[Data items]

_____

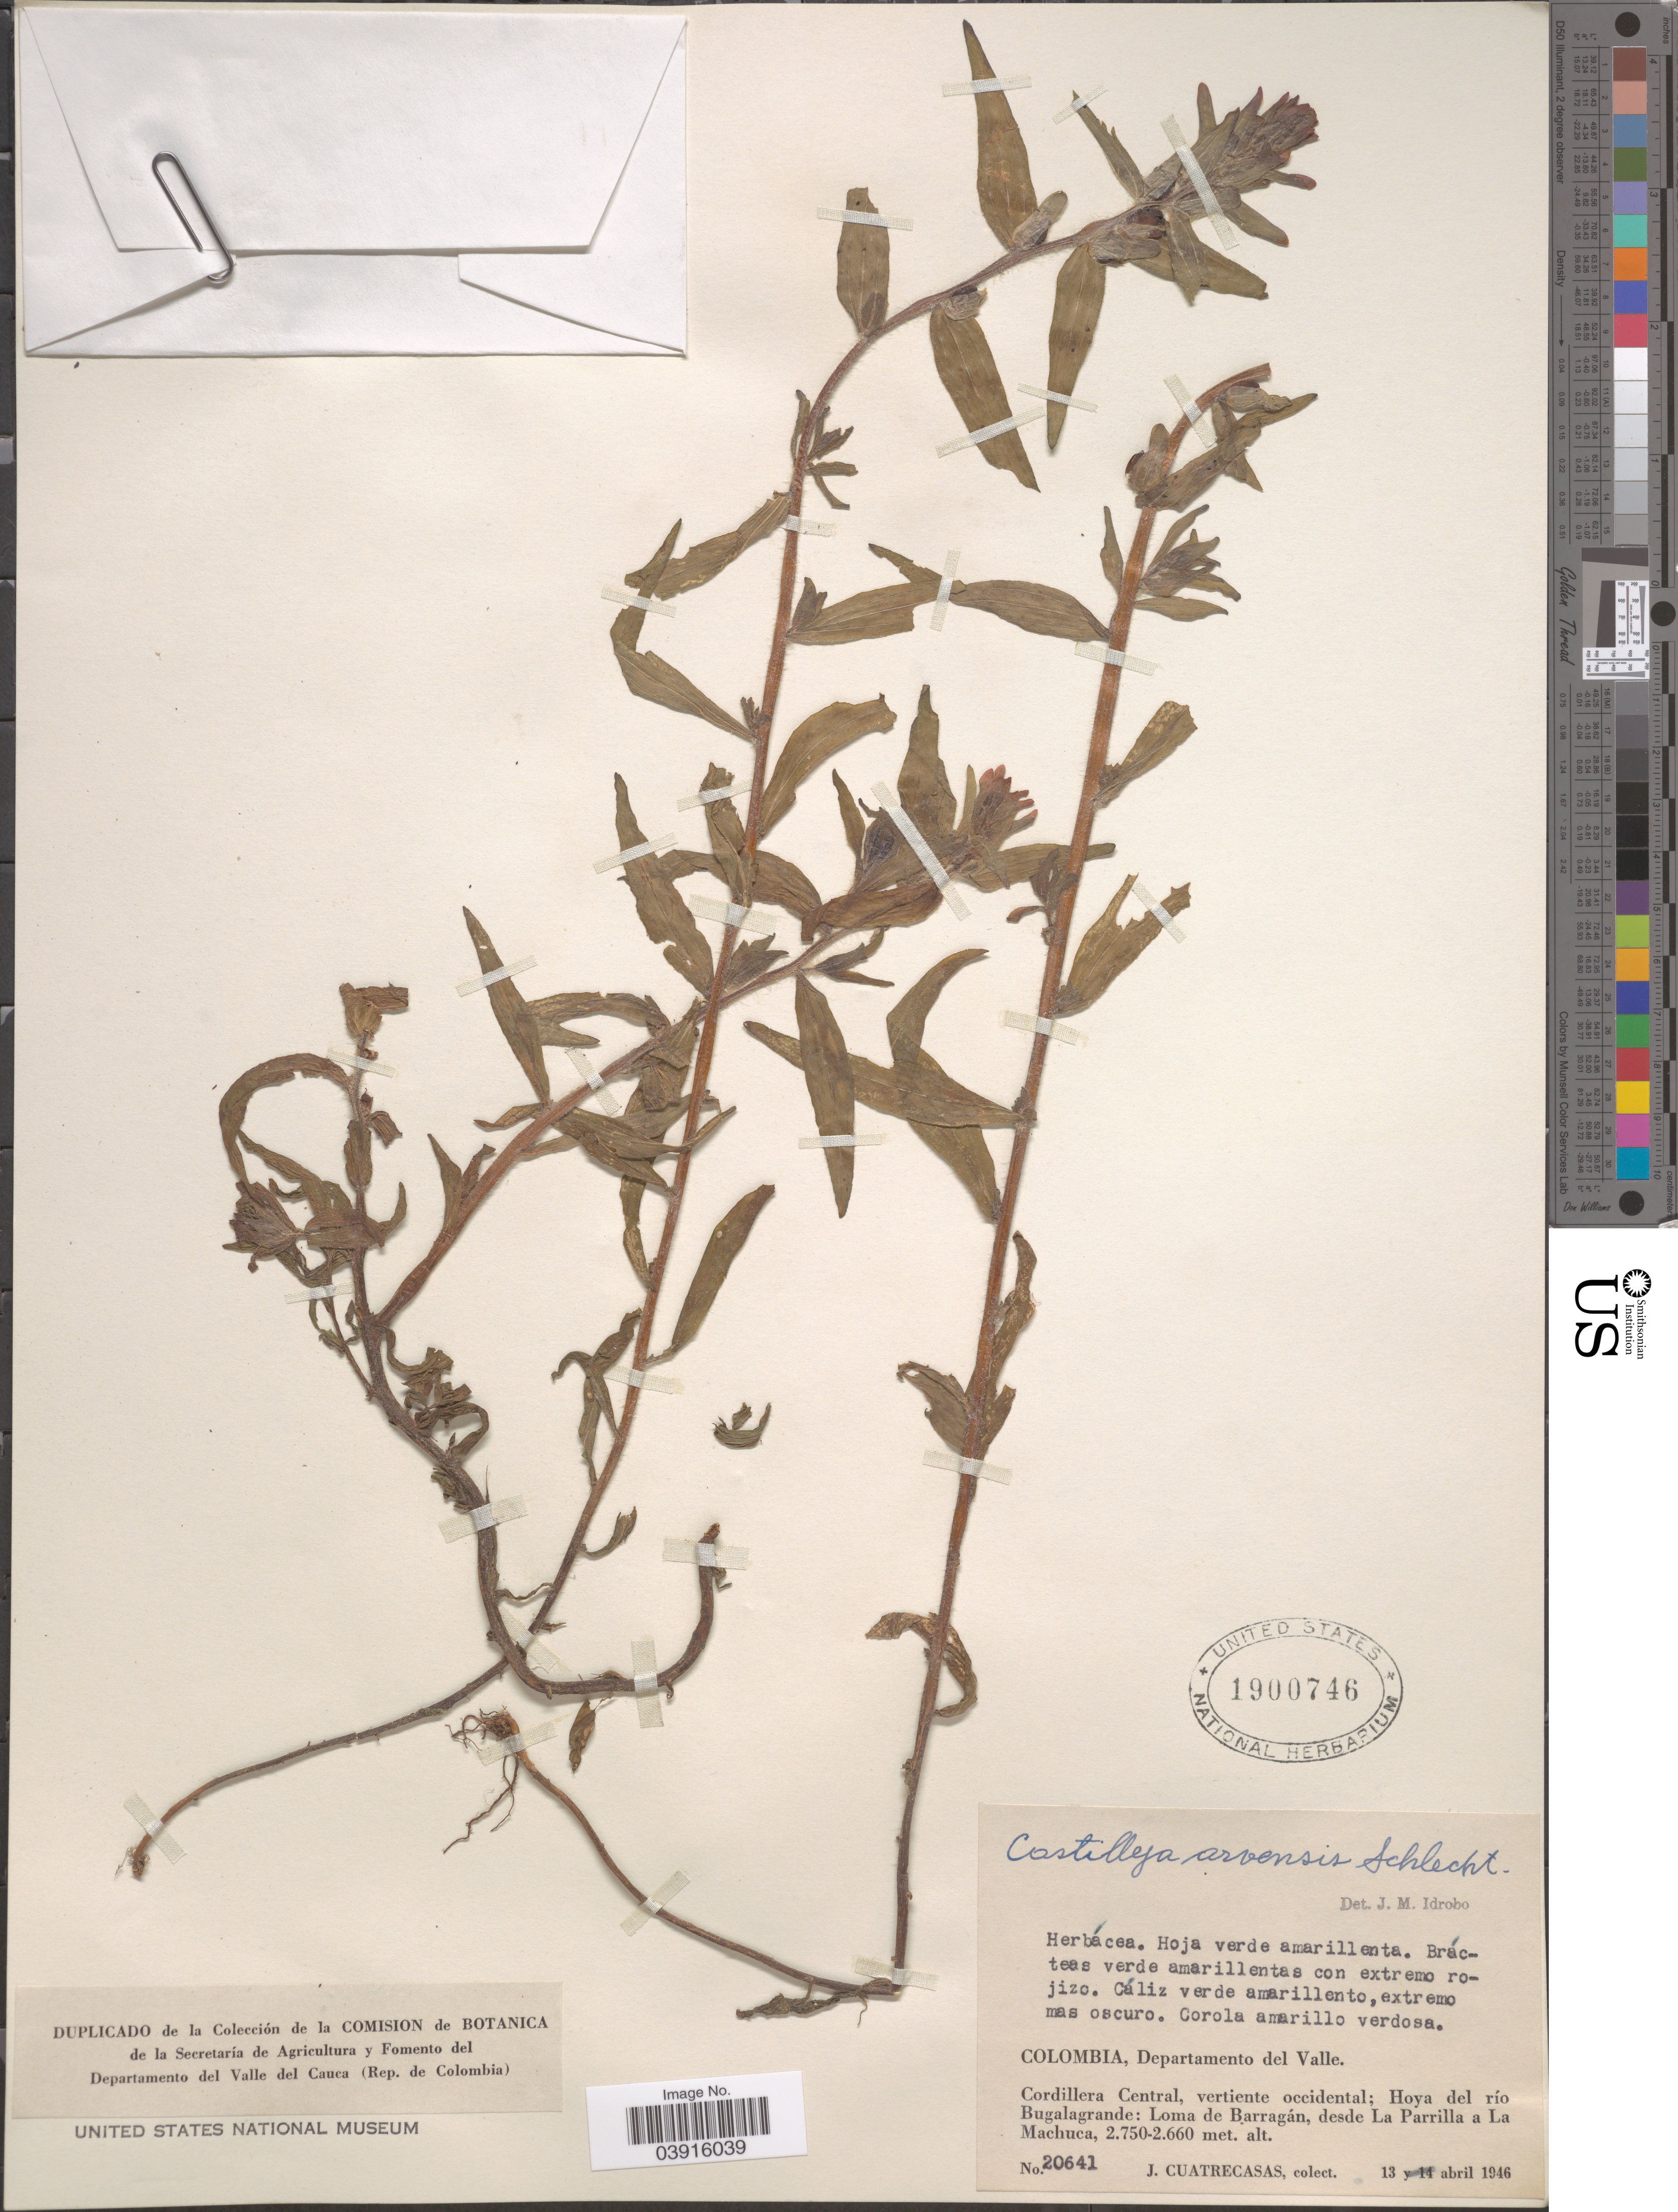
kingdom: Plantae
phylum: Tracheophyta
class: Magnoliopsida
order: Lamiales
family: Orobanchaceae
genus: Castilleja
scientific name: Castilleja arvensis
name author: Schltdl. & Cham.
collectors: J. Cuatrecasas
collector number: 20641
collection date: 1946-04-13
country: Colombia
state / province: Valle del Cauca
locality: Departamento del Valle. Cordillera Central, vertiente occidental; Hoya del río Bugalagrande: Loma de Barragán, desde La Parrilla a La Machuca.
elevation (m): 2660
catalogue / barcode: US 1900746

_____

**Given instruction**: Print the lines of the data above exactly as they appear, starting with the line containing "collectors: J. Cuatrecasas" and continuing through the line containing "state / province: Valle del Cauca".

**Reply**:
collectors: J. Cuatrecasas
collector number: 20641
collection date: 1946-04-13
country: Colombia
state / province: Valle del Cauca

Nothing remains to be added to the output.